What I don't understand is that there are options for no strings sex if that is what people want. I had plenty of fun over the last couple of years with everyone understanding what the deal was - why don't men explore those options instead of leading people on?

I'm sorry this happened- he sounds like an idiot

Absolutely. Or if you want sex, why not just continue having it with the woman who actually likes you and wants sex with you? If they’re going to have to “put the work in” with a new woman by pretending to be a decent person while building up to sex, surely it would be easier to just do it again with someone who has already shown themselves to be willing? Fucking idiots.

Redqueenheart · 16/09/2022 19:35

It could be that he faked it from the beginning but it could also be that he genuinely liked you and was hoping he would not have any problems during sex, but as you said he struggled to ''perform'' and it could well be an ongoing issue which he is ashamed of and that's why he is ghosting.

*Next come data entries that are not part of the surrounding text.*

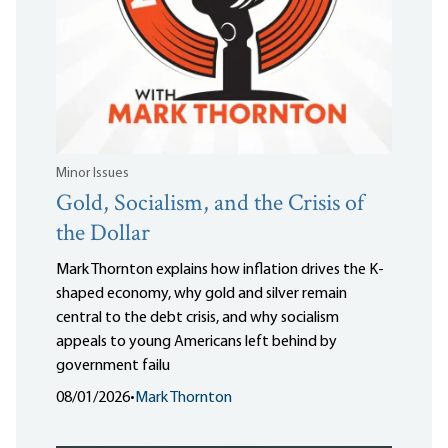
Minor Issues
Gold, Socialism, and the Crisis of
the Dollar
Mark Thornton explains how inflation drives the K-
shaped economy, why gold and silver remain
central to the debt crisis, and why socialism
appeals to young Americans left behind by
government failu
08/01/2026
•
Mark Thornton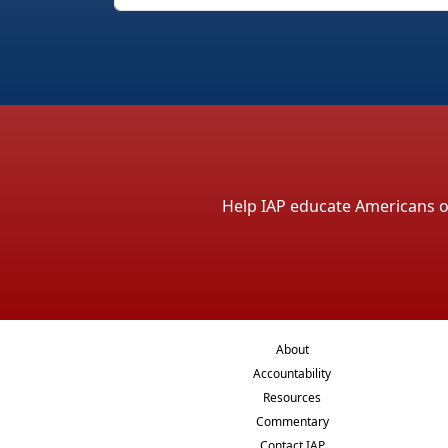
Help IAP educate Americans on 
About
Accountability
Resources
Commentary
Contact IAP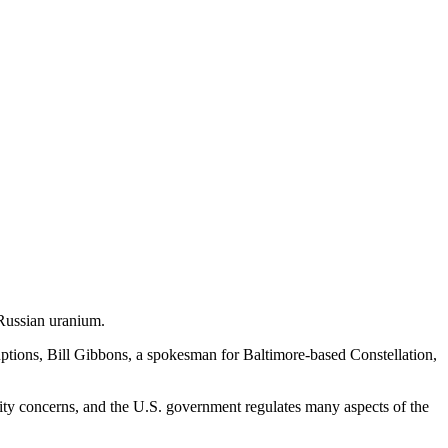
 Russian uranium.
uptions, Bill Gibbons, a spokesman for Baltimore-based Constellation,
urity concerns, and the U.S. government regulates many aspects of the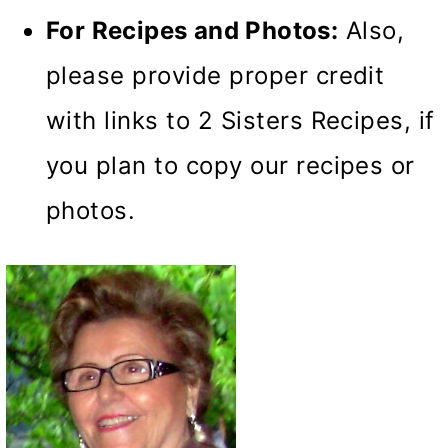
For Recipes and Photos:
Also,
please provide proper credit
with links to 2 Sisters Recipes, if
you plan to copy our recipes or
photos.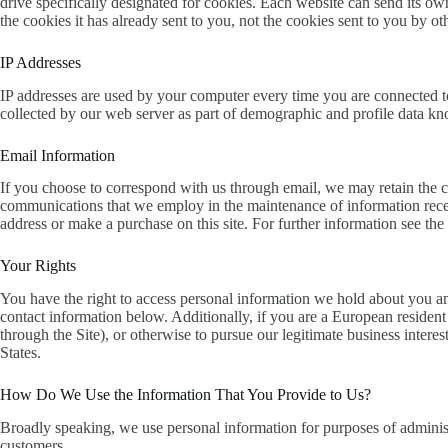
drive specifically designated for cookies. Each website can send its ow
the cookies it has already sent to you, not the cookies sent to you by oth
IP Addresses
IP addresses are used by your computer every time you are connected to
collected by our web server as part of demographic and profile data kno
Email Information
If you choose to correspond with us through email, we may retain the c
communications that we employ in the maintenance of information recei
address or make a purchase on this site. For further information see the
Your Rights
You have the right to access personal information we hold about you and 
contact information below. Additionally, if you are a European resident
through the Site), or otherwise to pursue our legitimate business intere
States.
How Do We Use the Information That You Provide to Us?
Broadly speaking, we use personal information for purposes of administ
customers.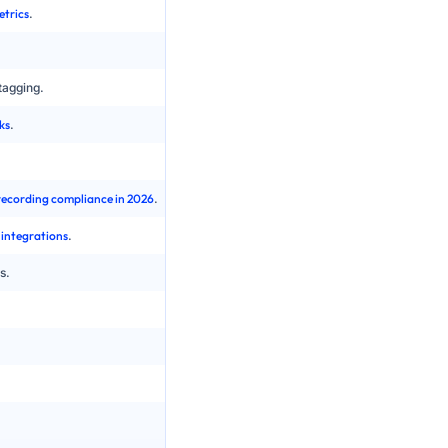
etrics
.
Basic skills and static queues, limited support f
Manual dialing or basic auto dialers with less vis
tagging.
No AI or bolt-on tools with partial coverage and 
ks
.
Manual sampling of a small percentage of calls
Multiple reporting silos across PBX, CRM and 
 recording compliance in 2026
.
Older compliance models, harder to adapt to ne
 integrations
.
Custom one-off integrations that are hard to ma
s.
Scaling constrained by hardware, licences and
Changes depend on IT projects and maintenan
Patchwork of regional carriers, less control ove
Periodic upgrade projects that require plannin
Significant capital expenditure on hardware and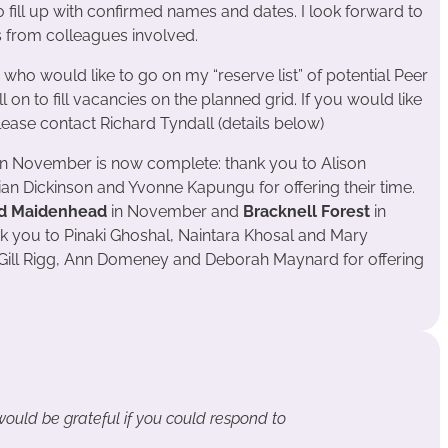
o fill up with confirmed names and dates. I look forward to
s from colleagues involved.
 who would like to go on my “reserve list” of potential Peer
ll on to fill vacancies on the planned grid. If you would like
 please contact Richard Tyndall (details below)
n November is now complete: thank you to Alison
an Dickinson and Yvonne Kapungu for offering their time.
d Maidenhead
in November and
Bracknell Forest
in
nk you to Pinaki Ghoshal, Naintara Khosal and Mary
, Gill Rigg, Ann Domeney and Deborah Maynard for offering
 would be grateful if you could respond to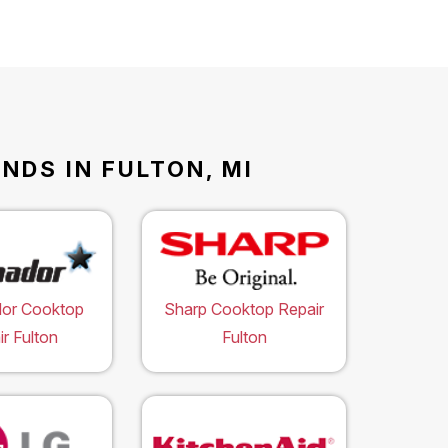
NDS IN FULTON, MI
or Cooktop
Sharp Cooktop Repair
r Fulton
Fulton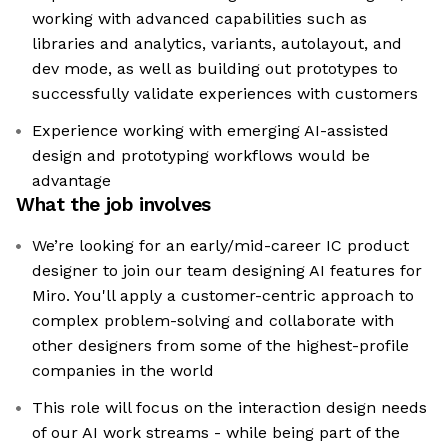
working with advanced capabilities such as
libraries and analytics, variants, autolayout, and
dev mode, as well as building out prototypes to
successfully validate experiences with customers
Experience working with emerging AI-assisted
design and prototyping workflows would be
advantage
What the job involves
We’re looking for an early/mid-career IC product
designer to join our team designing AI features for
Miro. You'll apply a customer-centric approach to
complex problem-solving and collaborate with
other designers from some of the highest-profile
companies in the world
This role will focus on the interaction design needs
of our AI work streams - while being part of the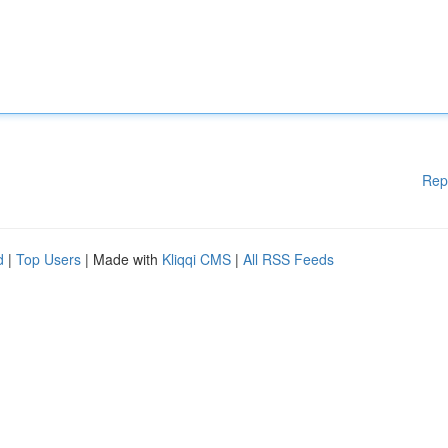
Rep
d
|
Top Users
| Made with
Kliqqi CMS
|
All RSS Feeds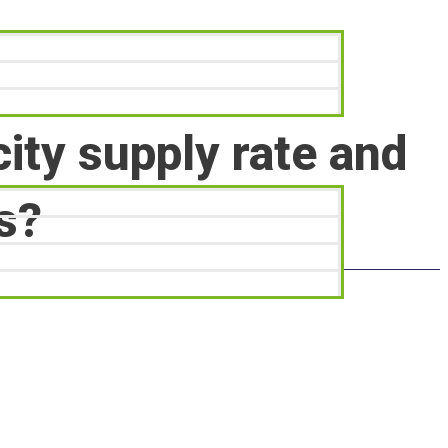
city supply rate and
s?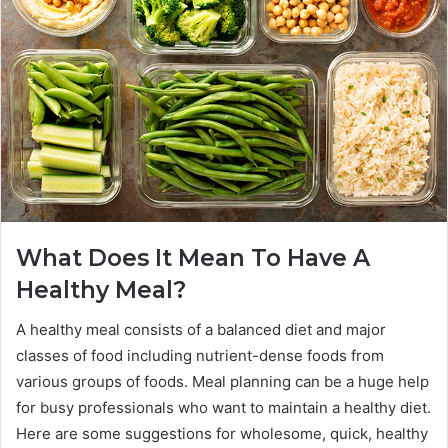
What Does It Mean To Have A
Healthy Meal?
A healthy meal consists of a balanced diet and major
classes of food including nutrient-dense foods from
various groups of foods. Meal planning can be a huge help
for busy professionals who want to maintain a healthy diet.
Here are some suggestions for wholesome, quick, healthy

Whatever the reasons, the problem is his and you are better off without him....

Pinkbonbon · 16/09/2022 20:31

In future remember that love bombers are never genuine.

'Full on' is ALWAYS a red flag.

And they act so keen in order to get you to lower your guard because they want u to fall for them its not just qbout sex, its about their ego.

YRGAM · 16/09/2022 20:55

You sure he's not just embarrassed about not getting an erection?

MrsSkylerWhite · 16/09/2022 20:56

What’s “a while”?

MrsTerryPratchett · 16/09/2022 20:56

No, he struggled to get it up because he was drunk. And I think he was embarrassed

Rubbish took itself out. Good riddance.

londonlass71 · 16/09/2022 20:58

Maybe he is gay

Fallingslowly26 · 16/09/2022 21:19

Pinkbonbon · 16/09/2022 20:31

In future remember that love bombers are never genuine.

'Full on' is ALWAYS a red flag.

And they act so keen in order to get you to lower your guard because they want u to fall for them its not just qbout sex, its about their ego.

I’ve had this once before where somebody was really over the top , and I really fell for it. He ghosted after sex too.

But this time, the guy wasn’t TOO much, just seemed quite keen, and wasn’t pushy or anything. Therefore I didn’t suspect this outcome was going to happen.

OP posts:
Fallingslowly26 · 16/09/2022 21:20

MrsSkylerWhite · 16/09/2022 20:56

What’s “a while”?

A few weeks, long enough to feel comfortable around him

OP posts:
Fallingslowly26 · 16/09/2022 21:22

YRGAM · 16/09/2022 20:55

You sure he's not just embarrassed about not getting an erection?

I think he was a bit embarrassed on the night about not getting an erection, but he claimed it was because of the condom. I insisted he wore one. And I tried to make him feel a bit better about it etc. so I don’t know what he has to feel ashamed or anything about.